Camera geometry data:
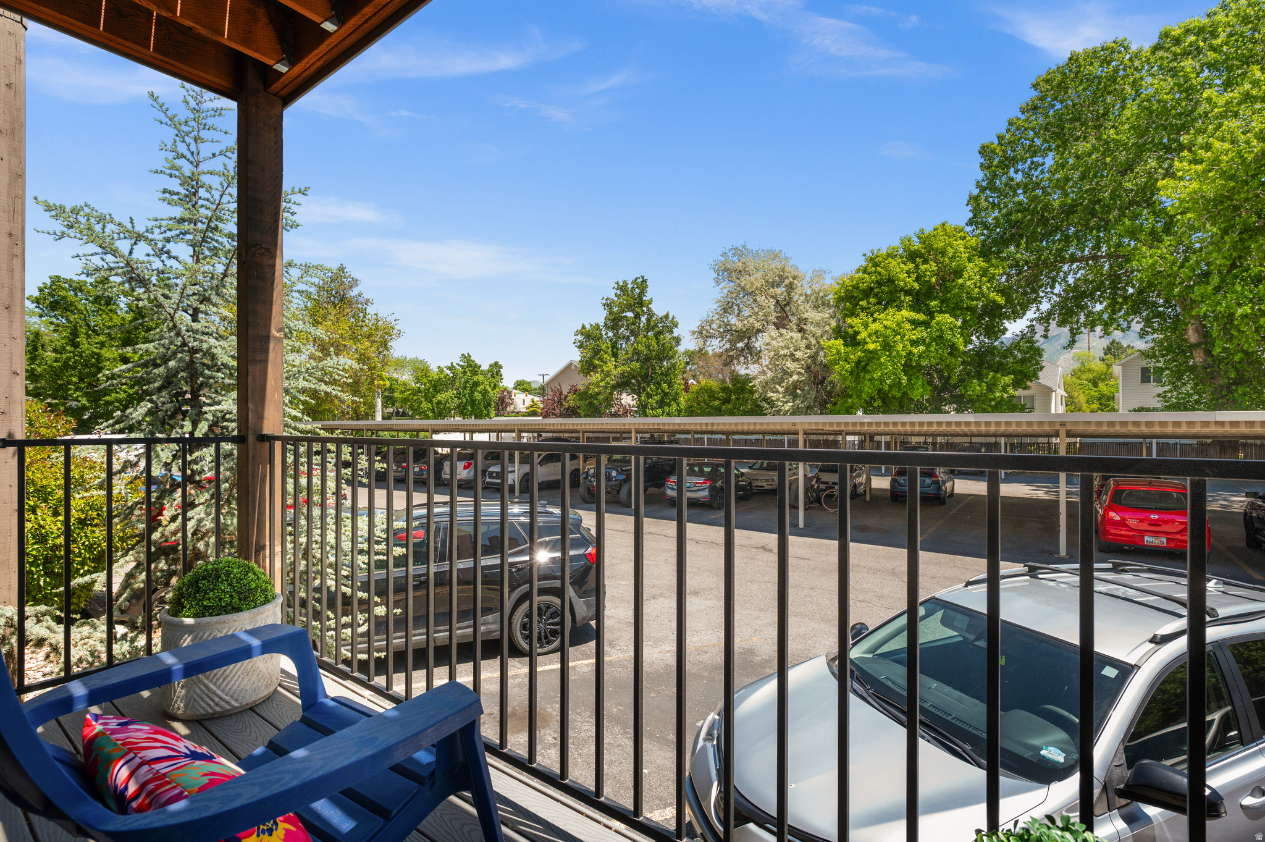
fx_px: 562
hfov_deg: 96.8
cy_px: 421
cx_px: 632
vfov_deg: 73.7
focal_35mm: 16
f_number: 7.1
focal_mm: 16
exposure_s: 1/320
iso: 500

==

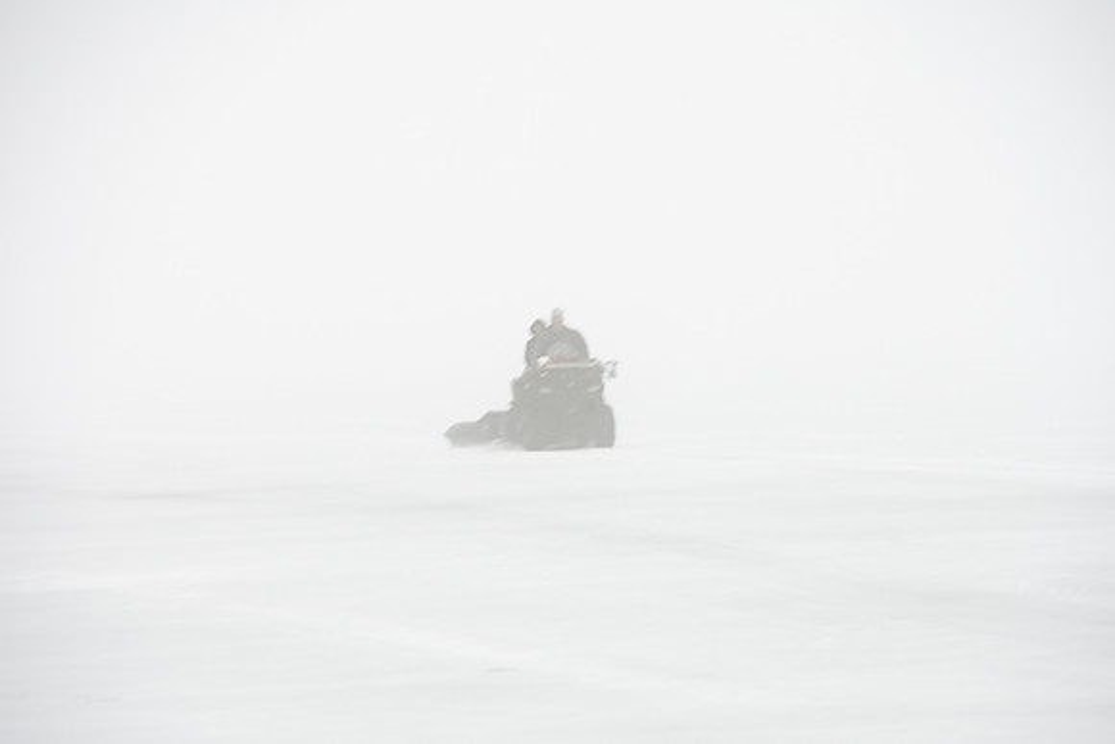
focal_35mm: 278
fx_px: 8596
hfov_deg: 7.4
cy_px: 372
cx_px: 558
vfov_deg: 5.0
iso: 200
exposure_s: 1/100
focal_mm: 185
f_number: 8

* _The task_: Would you please repeat exactly the lines above, starting at the line with "fx_px: 8596" and stopping at the line with "f_number: 8", both included?

* _Result of the task_:
fx_px: 8596
hfov_deg: 7.4
cy_px: 372
cx_px: 558
vfov_deg: 5.0
iso: 200
exposure_s: 1/100
focal_mm: 185
f_number: 8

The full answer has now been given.